Cho has worked on musicals like Back to Bacharach, dance works such as Isle of Dunes and Le nozza di Figaro for Chicago Opera Theatre, an earlier collaboration with Paulus. The two have been talking over their ideas for The Magic Flute since the beginning of 2010.

"In theatre, I design in two weeks, three weeks, four at the most. Here I have time to understand and listen to Diane and develop it. It's a real treat for a designer," Cho said. In their research of the Masonic imagery that fills the opera, they came across a garden maze in Britain with hedges cut in the square shapes, pyramids and sphinxes associated with the Masons.

"I had the idea of the journey being inside a maze. The idea of going into something where you are lost but you find yourself again," Paulus said. "It almost has a cinematic feel of following the action through the garden."

Pamina and Tamino have their great trials within this maze. Both Paulus and Cho conceived of Pamina as more than a damsel in distress. And they believe that Mozart himself has shifted from the men-only territory of the Masonic orders by allowing Pamina into the temple.

Paulus claims that it was Mozart's intent to have a man and woman on the journey together. Pamina goes through some wrenching emotions, from fright at the sexual advances of Monostatos to thoughts of suicide.

Opera called 'ultimate art form'

Paulus says she concentrates on working with the singers to show that growth as the young people undergo their trials.

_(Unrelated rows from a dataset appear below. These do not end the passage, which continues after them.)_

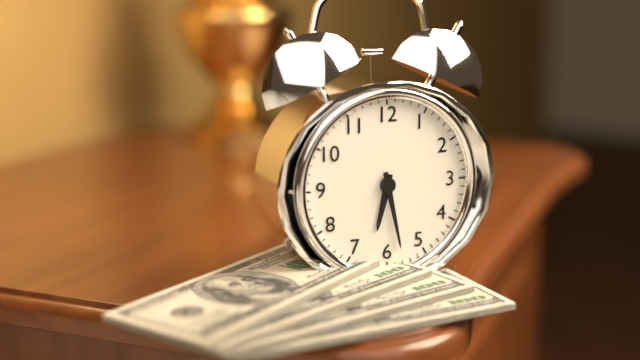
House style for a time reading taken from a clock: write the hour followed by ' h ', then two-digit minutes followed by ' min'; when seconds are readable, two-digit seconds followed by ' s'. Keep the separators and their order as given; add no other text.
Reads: 6 h 28 min
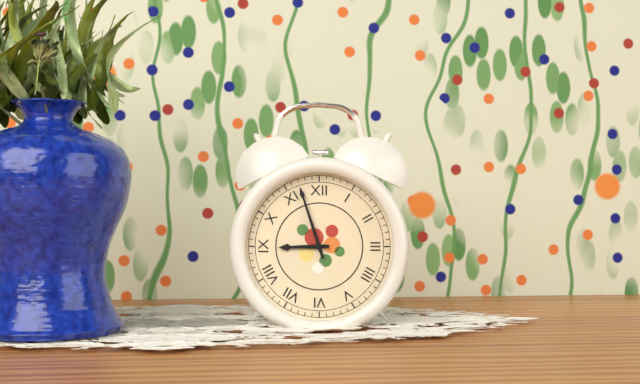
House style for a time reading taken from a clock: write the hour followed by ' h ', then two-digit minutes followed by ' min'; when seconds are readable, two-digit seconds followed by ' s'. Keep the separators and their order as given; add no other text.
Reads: 8 h 57 min
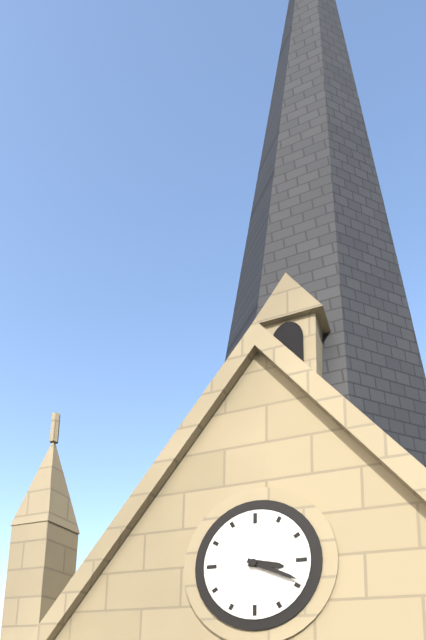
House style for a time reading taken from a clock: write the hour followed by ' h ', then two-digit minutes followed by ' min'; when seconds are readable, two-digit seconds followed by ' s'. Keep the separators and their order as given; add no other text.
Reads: 3 h 19 min
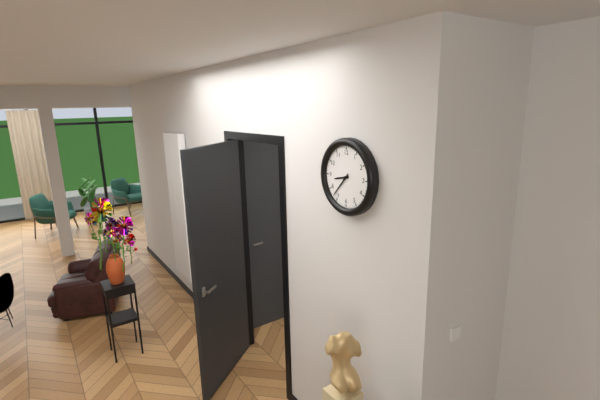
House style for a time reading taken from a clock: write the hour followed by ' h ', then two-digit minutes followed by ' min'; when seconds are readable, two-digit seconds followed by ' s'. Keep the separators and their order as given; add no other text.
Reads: 8 h 37 min
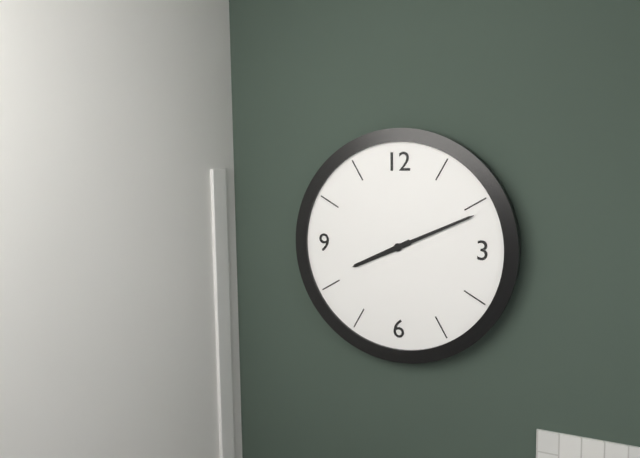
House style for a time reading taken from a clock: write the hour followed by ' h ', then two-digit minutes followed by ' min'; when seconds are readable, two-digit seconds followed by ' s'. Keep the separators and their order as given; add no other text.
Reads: 8 h 11 min
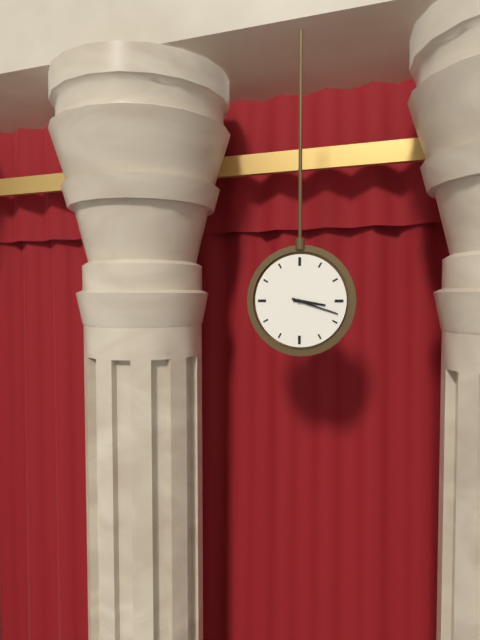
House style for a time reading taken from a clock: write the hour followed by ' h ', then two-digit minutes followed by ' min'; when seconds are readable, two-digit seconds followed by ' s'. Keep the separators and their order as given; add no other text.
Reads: 3 h 18 min
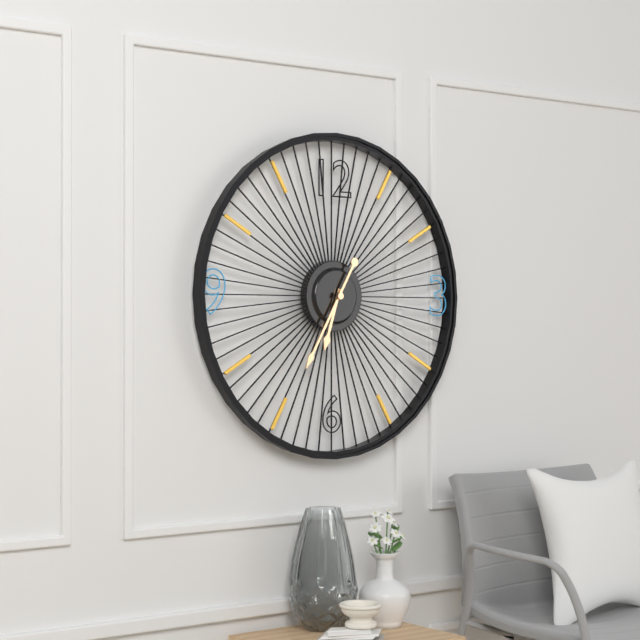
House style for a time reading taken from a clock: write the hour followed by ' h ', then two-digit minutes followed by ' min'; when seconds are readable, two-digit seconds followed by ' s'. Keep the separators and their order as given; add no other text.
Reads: 6 h 35 min
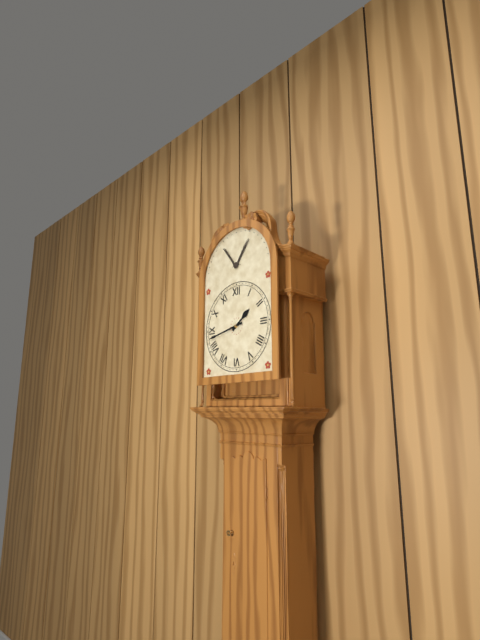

"In theatre, there is such an expectation of the process being specific and particular with the actor, and my experience in opera is that opera singers are so open and excited for that kind of stimulation as a performer," she said. "It's not about staging, spacing and standing singing, it's really about helping them physically represent the storytelling."

Paulus calls directing a great opera like The Magic Flute "a rite of passage." And she recalls what her mother told her.

"There was a fateful moment when my mother said to me, 'Opera is the ultimate art form.' I was about six years old. 'It has everything music, dance, theatre, emotion, drama.' Ever since I was a child, I dreamed of directing opera."

The Canadian Opera Company's new production of The Magic Flute opens Jan. 29 at the Four Seasons Centre for the Performing Arts in Toronto.